Education, Growth and Income Inequality
Estimates of the effect of education on GDP (the social return to education) have been hard to reconcile with micro evidence on the private return. We present a simple explanation that combines two ideas: imperfect substitution between worker types and endogenous skill biased technological progress. When types of workers are imperfect substitutes, the supply of human capital is negatively related to its return, and a higher education level compresses wage differentials. We use cross-country panel data on income inequality to estimate the private return and GDP data to estimate the social return. The results show that the private return falls by 2 percentage points when the average education level increases by a year, which is consistent with Katz and Murphy's  estimate of the elasticity of substitution between worker types. We find no evidence for dynamics in the private return, and certainly not for a reversal of the negative effect as described in Acemoglu . The short run social return equals the private return.

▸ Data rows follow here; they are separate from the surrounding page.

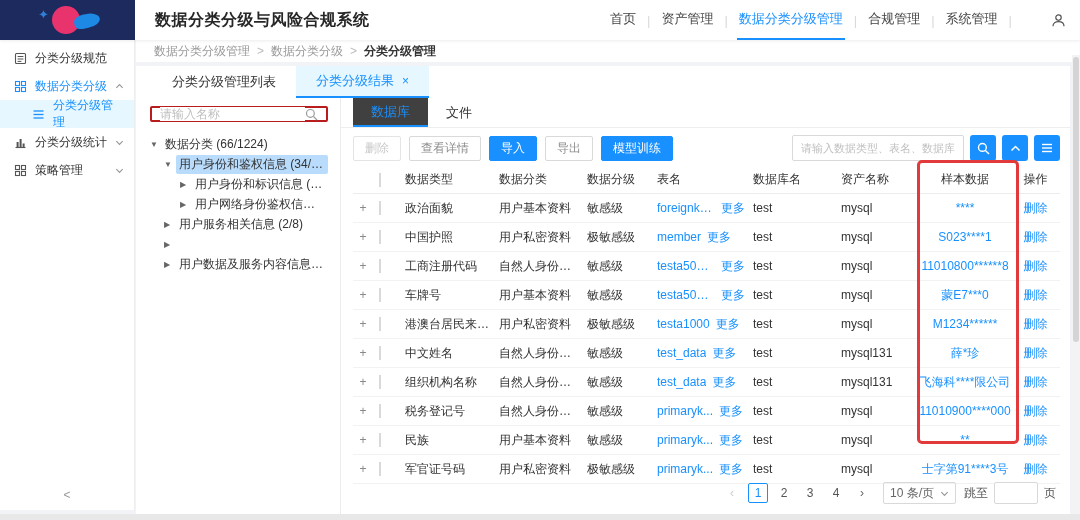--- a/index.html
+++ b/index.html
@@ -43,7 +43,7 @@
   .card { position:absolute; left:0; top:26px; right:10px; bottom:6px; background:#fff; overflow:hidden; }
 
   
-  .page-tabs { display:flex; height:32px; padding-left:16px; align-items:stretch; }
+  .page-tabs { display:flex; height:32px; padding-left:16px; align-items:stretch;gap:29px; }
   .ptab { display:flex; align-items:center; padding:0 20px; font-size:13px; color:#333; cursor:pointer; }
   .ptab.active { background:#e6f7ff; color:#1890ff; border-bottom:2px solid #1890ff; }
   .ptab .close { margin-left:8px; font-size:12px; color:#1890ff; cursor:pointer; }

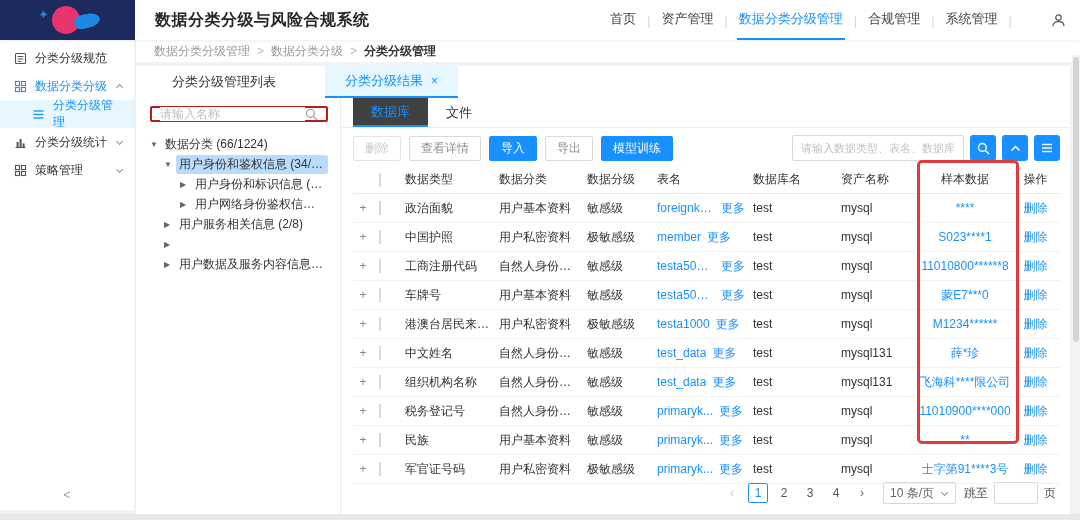--- a/index.html
+++ b/index.html
@@ -235,7 +235,6 @@
     <div class="card">
       <div class="page-tabs" id="page-tabs">
           <div class="ptab">分类分级管理列表</div>
-          <div class="ptab active">分类分级结果<span class="close">×</span></div>
         </div>
 
       <div class="panes">

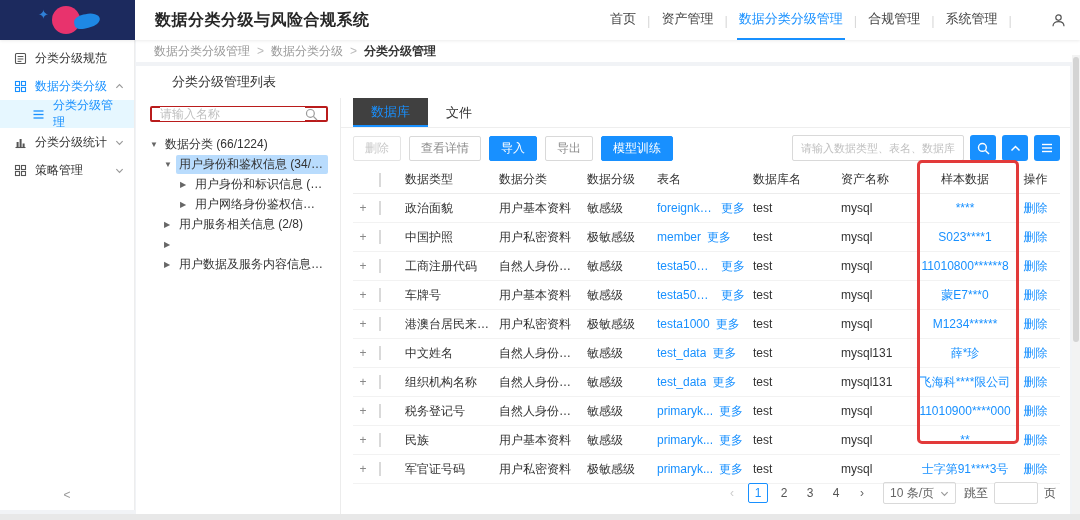--- a/index.html
+++ b/index.html
@@ -52,7 +52,7 @@
 
   
   .tree-pane { width:205px; flex:none; border-right:1px solid #ececec; padding:8px 12px 0 14px; }
-  .tree-search { display:flex; align-items:center; border:2px solid #b91c1c; border-radius:2px; height:16px; padding:0 8px; }
+  .tree-search { display:flex; align-items:center; border:6px solid #b91c1c; border-radius:2px; height:26px; padding:0 8px; }
   .tree-search input { border:0; outline:0; flex:1; font-size:12px; color:#333; min-width:0; font-family:inherit; }
   .tree-search input::placeholder { color:#bfbfbf; }
   .tree { margin-top:12px; font-size:12px; color:#333; }

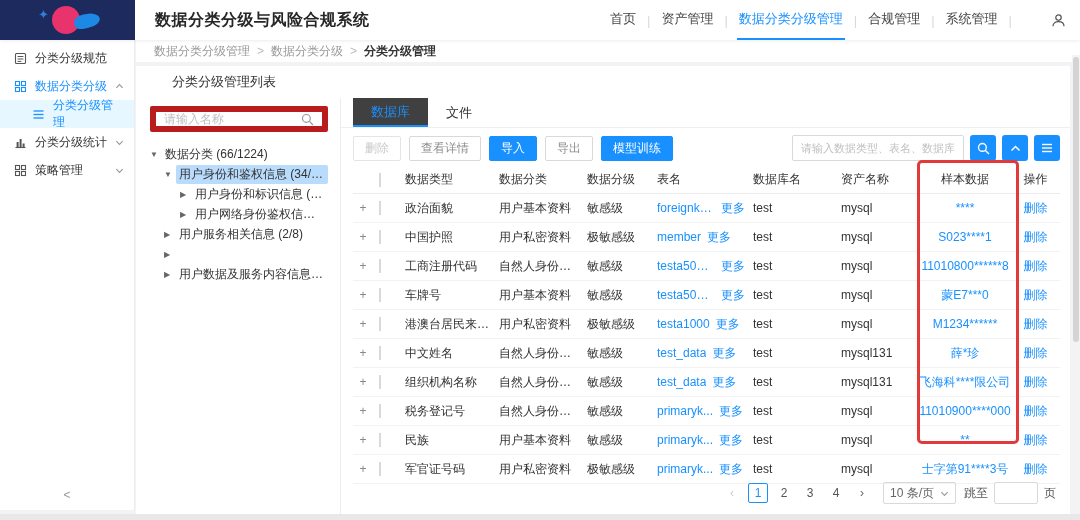--- a/index.html
+++ b/index.html
@@ -272,6 +272,7 @@
               </div>
               <div class="tnode lv1">
                 <span class="caret">▶</span>
+                <span class="tlabel">企业运营管理数据 (28/1218)</span>
               </div>
               <div class="tnode lv1">
                 <span class="caret">▶</span>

Published in the Review of Economics and Statistics, 90(1), pp.89-104.
The previous (February 2003) version is still available as CEPR Discussion Paper 3863 or Tinbergen Institute Discussion Paper 02-001/3 or here. The new version is substantially shorter and we have updated our estimates using new data until 2000.

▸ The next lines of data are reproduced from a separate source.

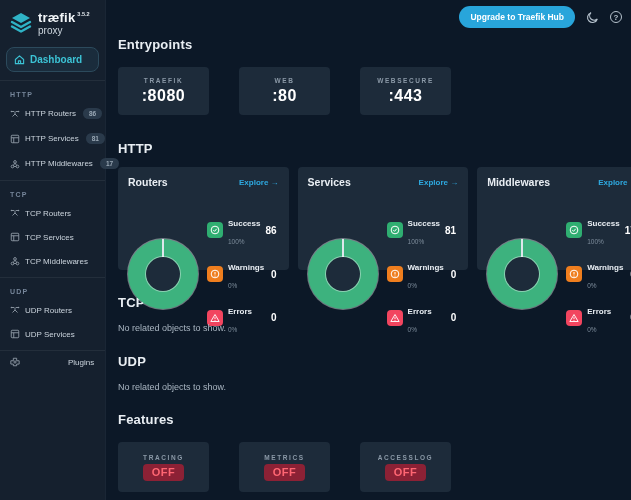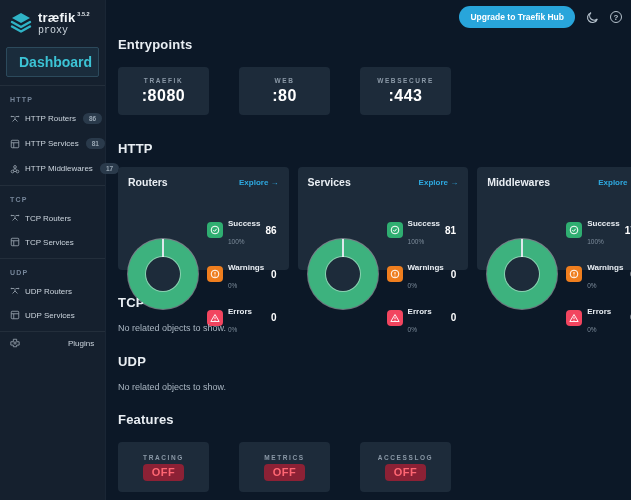--- a/index.html
+++ b/index.html
@@ -22,7 +22,7 @@
   .logo-text { line-height:1; }
   .brand { font-size:13px; font-weight:bold; color:#f2f6f9; letter-spacing:.2px; }
   .version { font-size:5.5px; font-weight:bold; color:#e3e9ee; vertical-align:super; margin-left:2px; }
-  .subtitle { font-size:10px; color:#cdd6de; margin-top:1px;font-family:Liberation Mono, monospace; }
+  .subtitle { font-size:10px; color:#cdd6de; margin-top:1px; }
   .dash-item {
     margin:3px 6px 8px 6px; padding:6px 7px;
     border:1px solid #2c4a5c; border-radius:2px;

A non-technical summary is available on the Barcelona GSE website.
Download dataset and Stata codes for this paper:
After publication of this paper, I became aware of the following article that uses cross-country panel data to estimate the social return to education from an aggregate Mincer equation and documents evidence for diminishing returns.
Ram, Rati (1996). Level of Development and Rates of Return to Schooling: Some Estimates from Multicountry data, Economic Development and Cultural Change, 44(4), pp.839-857.